El gobierno del presidente Javier Milei tiene como objetivo que Argentina alcance la calificación de grado de inversión para el final de un posible segundo mandato en 2031, al tiempo que continúa evitando los mercados internacionales de deuda. Así lo anunció el ministro de Economía, Luis Caputo, en una rueda de prensa celebrada el lunes, donde expuso la estrategia de financiación del gobierno.
Mejora en la calificación soberana
El país recibió recientemente una mejora en su calificación soberana, alcanzando la categoría B- por parte de Fitch Ratings y S&P Global Ratings, lo que le permitió salir de la categoría CCC. Según Caputo, dos de las tres principales agencias de calificación consideran plausible el camino hacia el grado de inversión para 2031.
Estrategia de financiamiento sin mercados internacionales
Caputo afirmó que recurrir a los mercados internacionales es solo una opción para refinanciar la deuda, ya que el país sudamericano depende de otras fuentes de financiación para cumplir con sus obligaciones futuras. El gobierno no incluyó ninguna emisión de bonos internacionales en su plan de financiación para este año y el próximo, los dos últimos años del primer mandato de Milei.
“Acudir al mercado es solo una opción más, no un objetivo”, declaró Caputo a los periodistas en Buenos Aires. “Nuestro objetivo es refinanciar los vencimientos al tipo de interés más bajo posible”.
Rendimientos de bonos en descenso
Los rendimientos de los bonos argentinos han caído sustancialmente en los últimos meses, con una reducción del diferencial respecto a los bonos del Tesoro estadounidense de casi 80 puntos básicos tras la última mejora de la calificación crediticia en junio, alcanzando su nivel más bajo durante la administración de Milei. Aun así, los rendimientos del bono de referencia con vencimiento en 2035 se sitúan en torno a 8,6%.
Posibilidad de recurrir a mercados si las tasas son razonables
No obstante, Caputo dejó abierta la posibilidad de una venta si los costos de endeudamiento se vuelven "razonables" y no existen alternativas más económicas. Afirmó que Argentina se ha mantenido en gran medida al margen de los mercados internacionales debido a las tasas de interés, y agregó que el gobierno está buscando alternativas más económicas que las de Wall Street.
Si bien no especificó el umbral a partir del cual el gobierno consideraría recurrir a los mercados, el ministro de Economía señaló como mínimo el tipo de interés de 6,3% de un crédito de US$2.000 millones garantizado por el Banco Mundial.
Fuentes de financiamiento para 2026 y 2027
Durante la presentación, Caputo y sus adjuntos detallaron diversas fuentes de financiamiento para cubrir lo que resta del año, así como los pagos de deuda en dólares, que ascienden a aproximadamente US$25.000 millones y que vencen el próximo año. El gobierno prevé financiarse principalmente mediante la emisión de deuda local denominada en dólares, tras haber emitido con éxito alrededor de 4 mil millones de dólares en lo que va del año.

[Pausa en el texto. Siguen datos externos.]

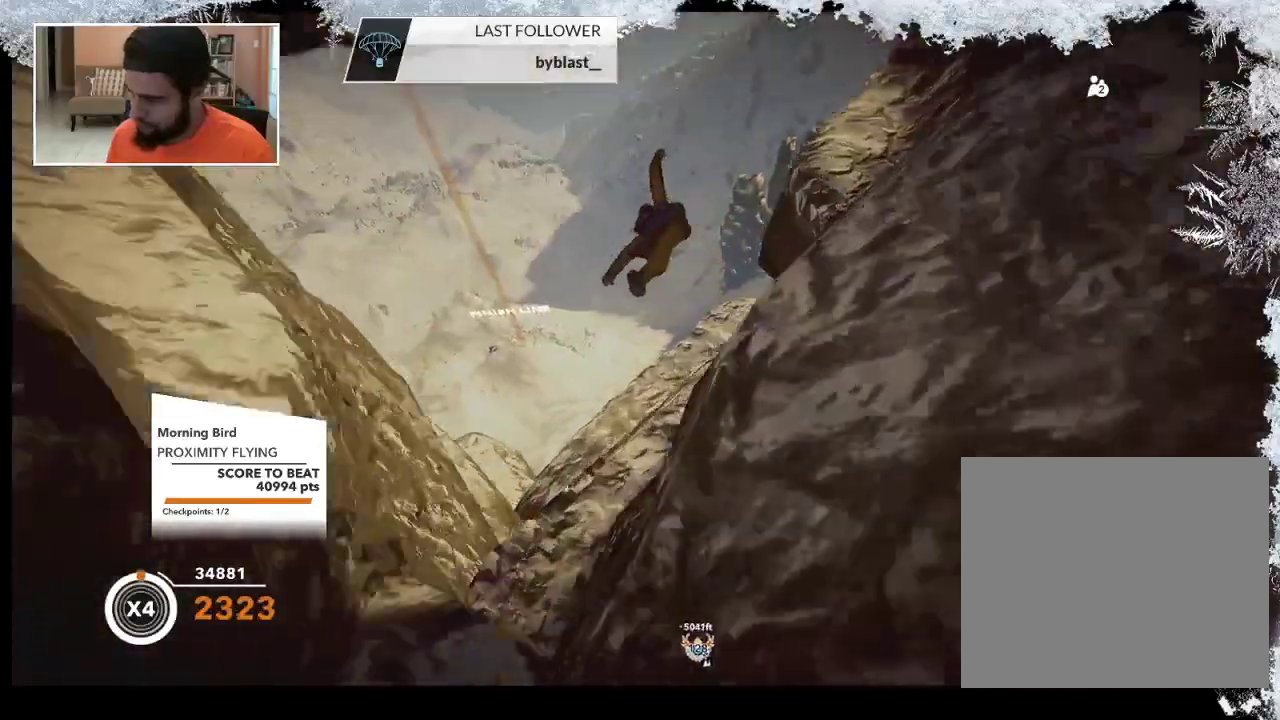
{"buttons": [], "left_stick": "up-left", "right_stick": "center", "events": [[67, "left_stick", "up-left"], [67, "right_stick", "center"], [167, "right_stick", "down-right"], [467, "right_stick", "center"]]}
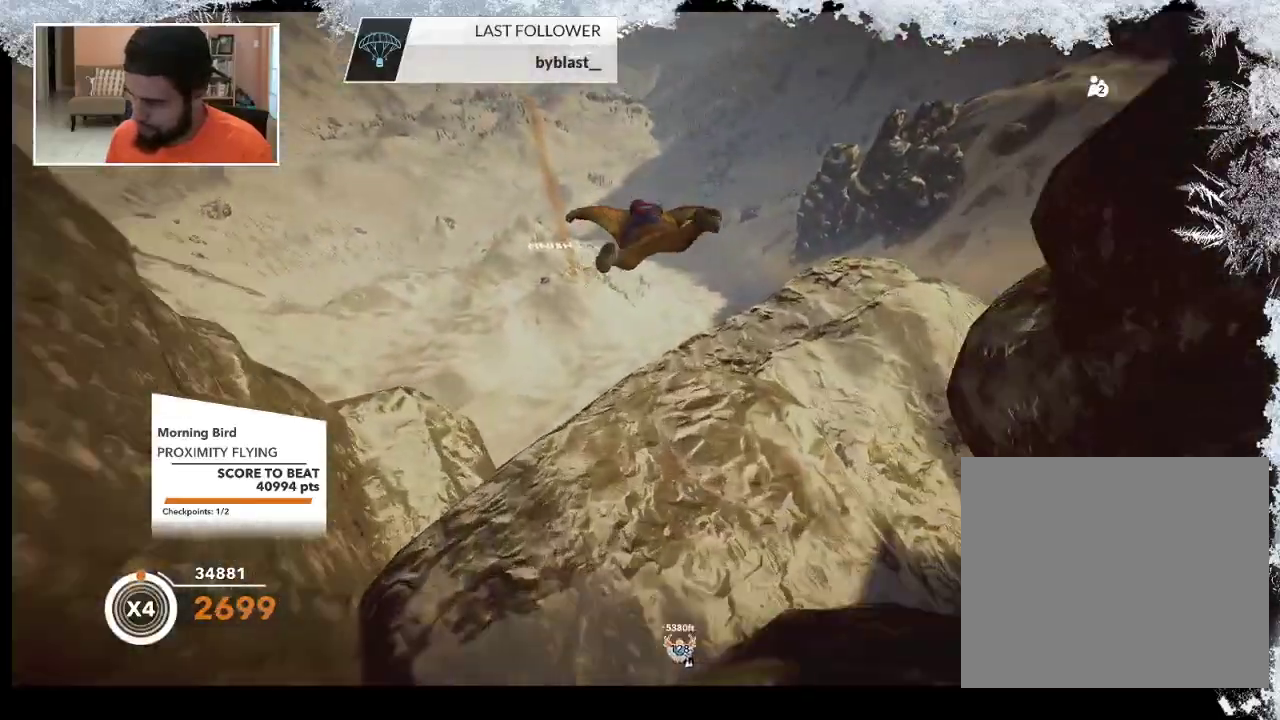
{"buttons": [], "left_stick": "up-left", "right_stick": "center", "events": [[133, "right_stick", "right"], [233, "right_stick", "center"]]}
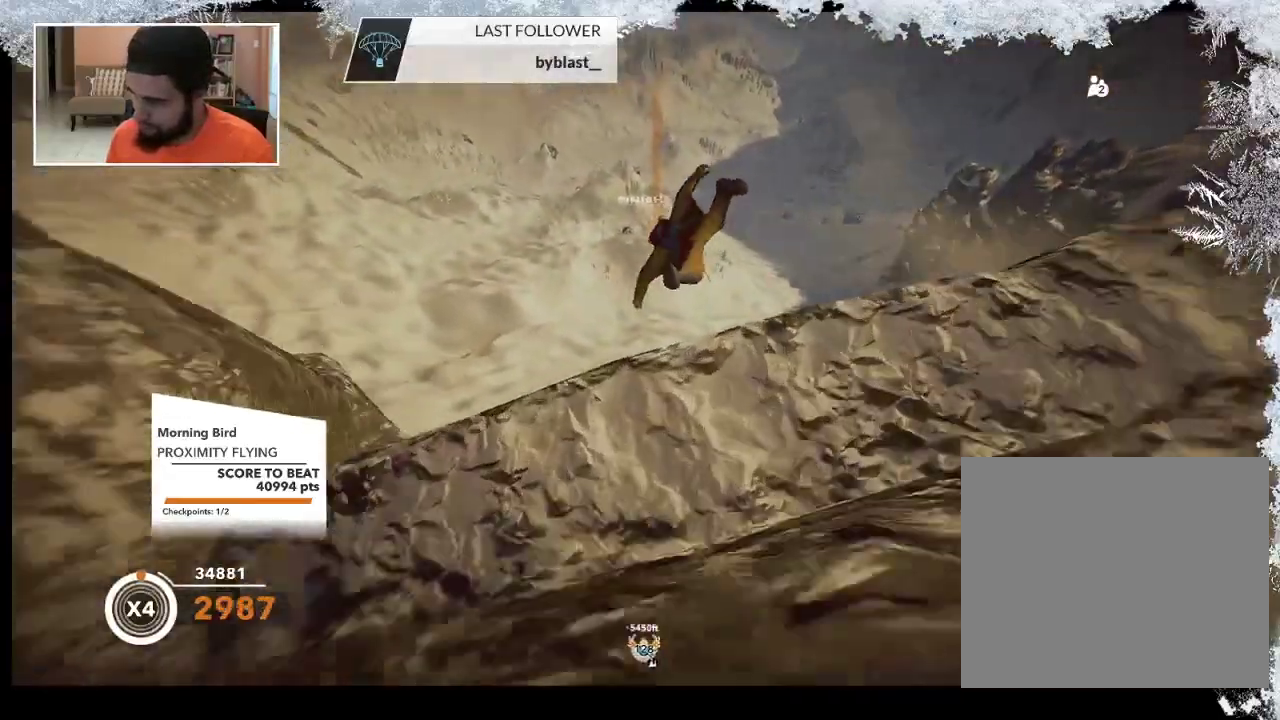
{"buttons": [], "left_stick": "up-left", "right_stick": "left", "events": [[33, "right_stick", "left"], [133, "left_stick", "down-left"], [167, "right_stick", "up-left"], [400, "left_stick", "up-left"], [400, "right_stick", "left"]]}
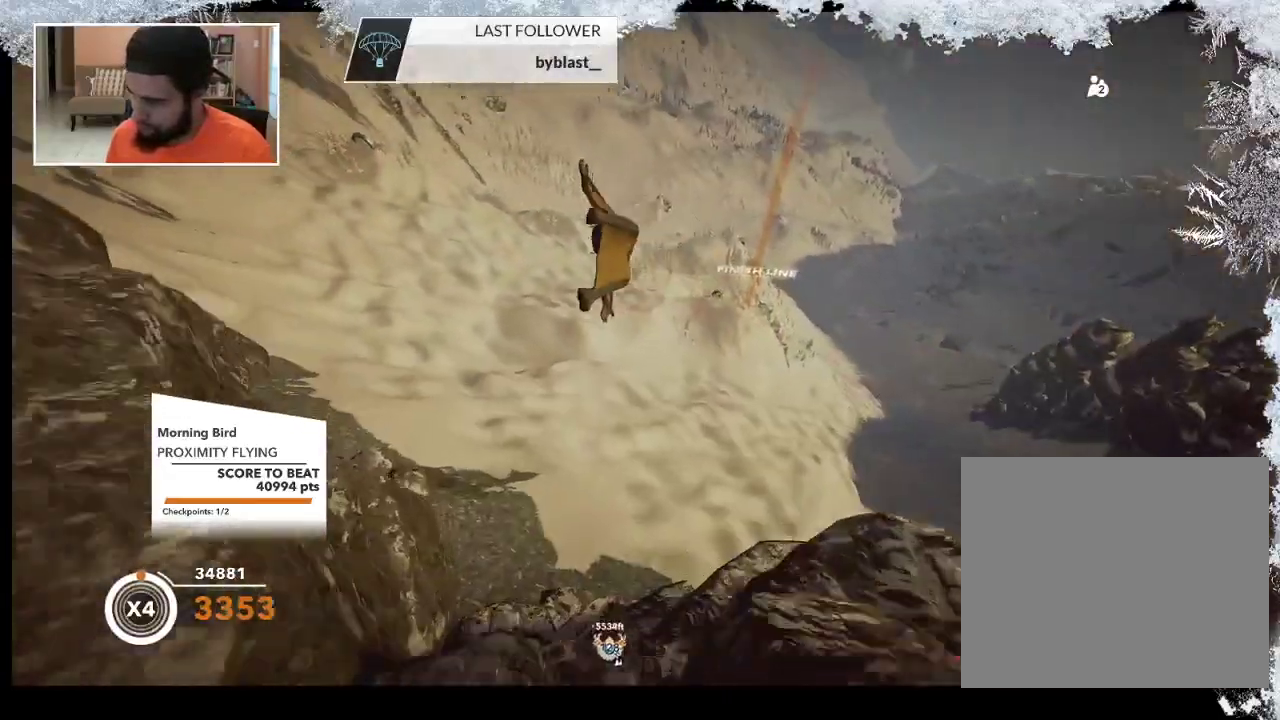
{"buttons": [], "left_stick": "up-right", "right_stick": "down-right", "events": [[200, "right_stick", "up-left"], [333, "right_stick", "center"], [367, "left_stick", "up-right"], [400, "right_stick", "down-right"]]}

Caputo expresó su confianza en que el país podrá sortear cualquier volatilidad del mercado durante el año electoral de 2027. La línea de intercambio de US$20.000 millones otorgada por el Tesoro estadounidense durante las elecciones de mitad de mandato del año pasado sigue vigente, afirmó, pero su reactivación requeriría nuevas conversaciones.
Plan de superávit y nuevas recaudaciones
Las autoridades prevén recaudar US$2.000 millones adicionales antes de fin de año y otros 5.000 millones en 2027. Otras fuentes de financiación incluyen préstamos con respaldo multilateral, como el del Banco Mundial. El gobierno también anunció recientemente la refinanciación de un acuerdo de recompra de US$6.000 millones a tasas cercanas a 7,5%.
El gobierno prevé que el programa de financiación de este año genere un superávit de unos US$3.700 millones, que se transferirá y se utilizará el año que viene.